### ЧТО СДЕЛАТЬ
1 – Ответьте на вопросы по исходному тексту:
(а) На какое место какой книги дана ссылка под эпиграфом?
(б) Кто, согласно исходному тексту, соглашается с Достоевским?
(в) Какие латинские слова названы единственным ответом разума на все вопросы веры?
2 – Найдите в исходном тексте все фрагменты в кавычках-ёлочках и выпишите первые три слова каждого.

### ИСХОДНЫЙ ТЕКСТ
--------------------
Нам нужно выбрать одно из двух: или окончательно предаться египетским тьмам, с окончательно повиснувшею головкою сказать: «Исчезни, Россия моя!», — или найти в бывшем, каково бы оно ни было, не только временную, но и вечную правду, которая соединит бывшее с будущим.
СЕРДЦЕ ЧЕЛОВЕЧЕСКОЕ И СЕРДЦЕ ЗВЕРИНОЕ
Сердце человеческое отнимется от него, и дастся ему сердце звериное.
Даниила, IV, 13.
I
«Надо всего только разрушить в человечестве идею о Боге, вот с чего надо приняться за дело. Раз человечество отречется поголовно от Бога, то само собою наступит все новое. Человек возвеличится духом божеской, титанической гордости, и явится человекобог».
Это исполняется, как по-писаному, в споре социал-демократии с «новым религиозным сознанием». Древний вечный спор богочеловечества с человекобожеством.
«Идет ветер к югу и переходит к северу, кружится, кружится на ходу своем, и возвращается ветер на круги свои».
Сейчас трудно решить, что происходит: кружится ли пустынный ветер, расходится ли зыбь от брошенного в воду камня, или восходит, взлетает от земли к небу какая-то спираль — исполинская витая лестница Вавилонской башни?
«Социалистическая Вавилонская башня — это, действительно, воплощение современного атеизма», — соглашается Базаров с Достоевским а если так, то необходимая религиозная предпосылка социализма есть атеизм.
Но для того чтобы утвердить атеизм, «разрушить в человечестве идею о Боге», недостаточно одной критики чистого разума. Опровергнув онтологические доказательства бытия Божия, тем же ударом опровергает она и онтологические доказательства безбожия. Есть Бог, и нет Бога, теизм и атеизм — два одинаково произвольных утверждения, две одинаково недоказуемые веры. Мы не знаем, может ли человек установить в религиозном опыте какую-либо связь с нуменальным. Ignoramus, ignorabimus — вот единственный ответ разума на все вопросы веры. Не знаем и никогда не узнаем, не можем и не хотим знать, есть Бог или нет.
--------------------
### ПОЛУЧЕННЫЕ ЗАПИСИ
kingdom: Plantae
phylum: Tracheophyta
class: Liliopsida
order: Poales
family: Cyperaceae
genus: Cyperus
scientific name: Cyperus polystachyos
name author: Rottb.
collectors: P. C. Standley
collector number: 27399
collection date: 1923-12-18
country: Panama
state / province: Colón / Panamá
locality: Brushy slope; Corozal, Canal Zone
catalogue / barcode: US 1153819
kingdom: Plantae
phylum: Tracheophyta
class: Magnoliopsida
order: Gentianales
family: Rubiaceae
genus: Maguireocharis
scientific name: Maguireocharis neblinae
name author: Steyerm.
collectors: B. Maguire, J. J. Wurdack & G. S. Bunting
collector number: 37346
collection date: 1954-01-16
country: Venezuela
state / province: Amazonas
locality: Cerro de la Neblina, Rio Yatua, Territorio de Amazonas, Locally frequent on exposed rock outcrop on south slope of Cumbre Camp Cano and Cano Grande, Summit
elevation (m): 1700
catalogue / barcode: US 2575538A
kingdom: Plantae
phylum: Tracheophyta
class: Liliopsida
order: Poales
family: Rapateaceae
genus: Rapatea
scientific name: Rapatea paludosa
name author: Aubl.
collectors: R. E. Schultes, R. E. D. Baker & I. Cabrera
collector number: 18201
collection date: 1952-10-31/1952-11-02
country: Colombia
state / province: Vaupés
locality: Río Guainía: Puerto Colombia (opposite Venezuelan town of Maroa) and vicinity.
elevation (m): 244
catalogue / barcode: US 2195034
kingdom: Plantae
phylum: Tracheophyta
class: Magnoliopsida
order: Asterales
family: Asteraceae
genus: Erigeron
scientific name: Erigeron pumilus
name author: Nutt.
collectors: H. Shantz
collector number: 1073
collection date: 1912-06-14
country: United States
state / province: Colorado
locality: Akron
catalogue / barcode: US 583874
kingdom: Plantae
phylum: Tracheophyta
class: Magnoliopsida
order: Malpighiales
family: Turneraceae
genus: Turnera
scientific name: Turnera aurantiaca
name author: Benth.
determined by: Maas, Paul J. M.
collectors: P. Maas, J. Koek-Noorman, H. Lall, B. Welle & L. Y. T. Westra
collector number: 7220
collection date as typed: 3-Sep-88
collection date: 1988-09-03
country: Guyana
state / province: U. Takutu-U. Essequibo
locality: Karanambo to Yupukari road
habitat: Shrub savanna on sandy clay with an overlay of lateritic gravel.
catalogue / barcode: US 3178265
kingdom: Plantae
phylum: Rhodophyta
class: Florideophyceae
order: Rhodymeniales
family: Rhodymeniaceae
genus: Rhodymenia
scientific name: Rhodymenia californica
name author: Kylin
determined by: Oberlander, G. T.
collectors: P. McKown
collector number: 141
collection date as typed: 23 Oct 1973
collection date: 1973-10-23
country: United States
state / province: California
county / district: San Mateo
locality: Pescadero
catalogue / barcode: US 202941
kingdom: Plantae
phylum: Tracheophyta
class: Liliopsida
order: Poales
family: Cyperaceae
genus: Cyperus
--------------------
### ОТВЕТЫ ПО ПОРЯДКУ
1 –
(а) Книга Даниила, IV, 13.
(б) Базаров.
(в) «Ignoramus, ignorabimus».

2 –
«Исчезни, Россия моя»
«Надо всего только»
«новым религиозным сознанием»
«Идет ветер к»
«Социалистическая Вавилонская башня»
«разрушить в человечестве»